O rapaz, ao menos, tinha força de vontade. Pegou o pulso de Astrid e a puxou fortemente, a colocando na parede. Prendeu a jovem com uma de suas mãos. Astrid tentou empurrá-lo.
- O que você...
De repente, suas palavras se perderam no ar. O humano pegou a espada e apertou um pouco a lâmina nela. Humanos comuns podem matar os pilares se acertassem no ponto certo.
Astrid respirava pesadamente.
- Jeferson, larga a arma- disse ela pausadamente.
O garoto riu.
- E agora?- Ele perguntou.- Cadê a sua coragem?
A pilar estava em estado de alerta. O problema era que não tinha seu pingente ali, então simplesmente ficou refém de um humano.
O rapaz alisou os cabelos da jovem.
- Astrid- ele sussurrou-, eu ainda te amo. Basta dizer que também me ama e eu deixo tudo de lado.

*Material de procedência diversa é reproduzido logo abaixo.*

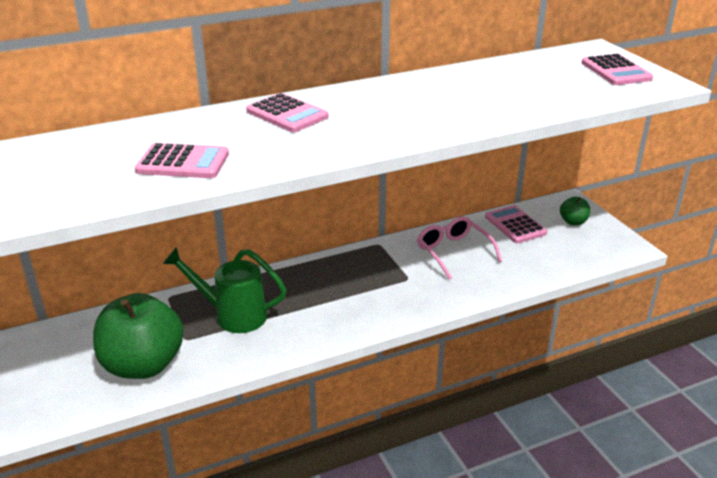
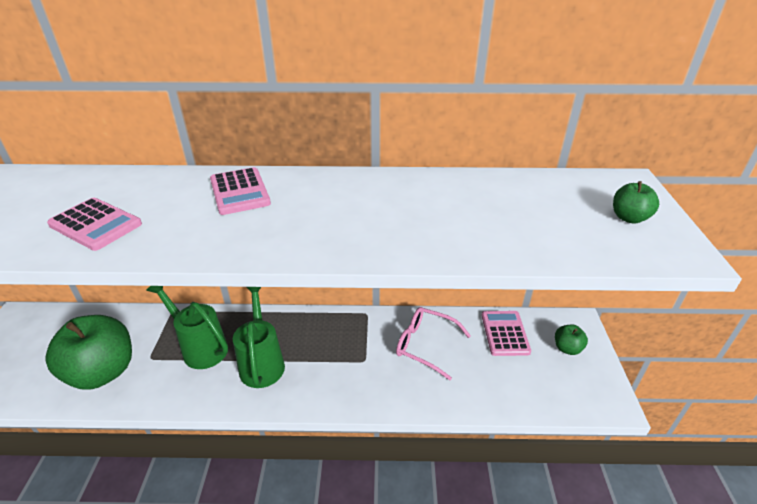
camera: 25 degrees right, 5 degrees up
(309, 307) = (262, 361): none -> green watering can
(453, 252) = (425, 345): pink glasses -> pink glasses turned 60 degrees counterclockwise
(616, 71) = (629, 218): pink calculator -> green apple

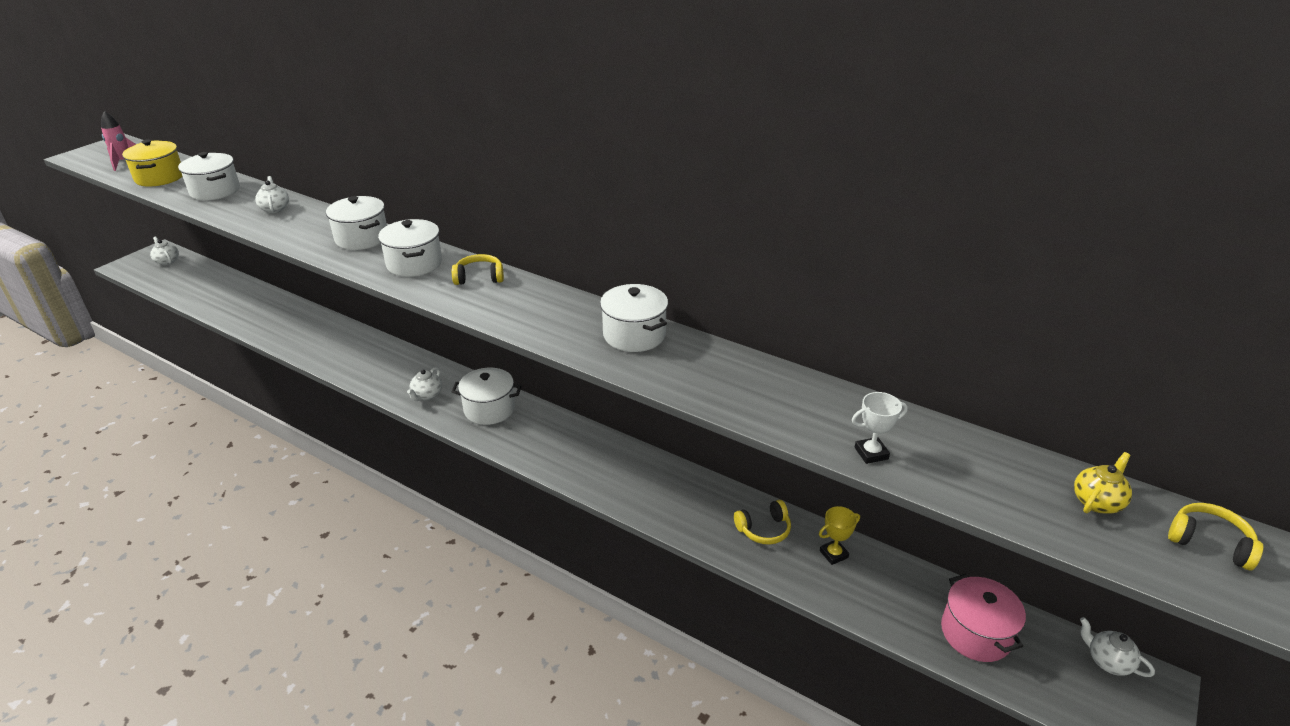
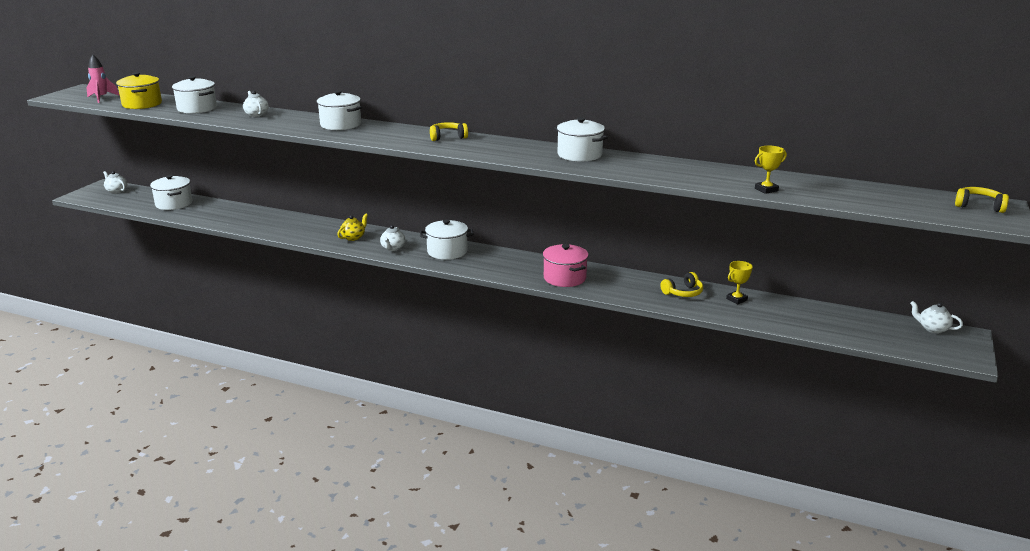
camera: 10 degrees left, 10 degrees down
(414, 264) = (393, 134): white pot -> white pot (174, 204)
(871, 453) = (766, 189): white trophy -> yellow trophy
(976, 633) = (845, 325): pink pot -> pink pot (564, 278)
(1097, 502) = (910, 197): yellow teapot -> yellow teapot (353, 237)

Astrid conseguiu forças para jogá-lo para o lado.
- Me deixa em paz!- Ela exclamou.
O garoto tinha, agora, enlouquecido. Agarrou-a pela cintura e ameaçou furar o coração dela. Maya arregalou os olhos. Um humano não seria capaz de encontrar o ponto fraco deles sozinho, seria?
Nesse exato momento, Donny apareceu.
- Ei, camarada- disse-, o que pensa que está fazendo?
Jeferson o olhou com raiva.
- Não se meta!- Ele gritou.- Isso não é da sua conta!
Os olhos de Astrid e Donny se encontraram. O irmão de Maya se aproximou e tirou-a de seus braços.
- Na verdade, amigo- disse-, é da minha conta sim.
Irado pela a atitude do pilar, Jeferson o atingiu com a espada, um erro. O dom de Donny era a coragem e não deixaria nenhum insulto passar despercebido. Maya sabia o que aconteceria. Seu irmão pegou o pingente vermelho e, quase que instantaneamente, um par de asas vermelho-sangue surgiram de trás dele. Uma espada de um metro de comprimento, folha da mesma cor de seu dom, e o final do punhal da forma de uma águia, apareceu do ar em suas mãos.
Maya tentou correr até o humano, mas foi tarde demais. Seu irmão havia feito um movimento em arco com a arma, arrancando a cabeça do cara.
A garota se jogou no irmão.
- O que você fez?- Ela perguntou.
Como se caísse em si, Donny olhou para ela. Enquanto lágrimas teimavam a cair, suas asas e espada desapareceram, como se fossem simples ilusões. Donny começou a chorar de vergonha.
Era parte do código dos pilares, proteger os humanos, e não matá-los. O pior de tudo era o líder. Abner, além de ser muito apegado aos humanos, os admirava. Um pensamento passou em sua mente: e se ocorresse a mesma coisa que aconteceu com Arón? Se ela perdesse seu irmão também, com certeza morreria. Tratou de pegar o corpo.
- O que está fazendo?- Astrid perguntou.
- Não é claro?- Maya respondeu perguntando.- Abner não pode ver isso de jeito nenhum.
Donny saiu de seu transe e ajudou a irmã com o corpo. Por mais que lamentasse, não podia voltar atrás. Astrid pegou a cabeça e saíram do prédio.
Combinaram de enterrá-lo atrás da república.
Que dia aquele! Maya esperava que amanhã fosse melhor.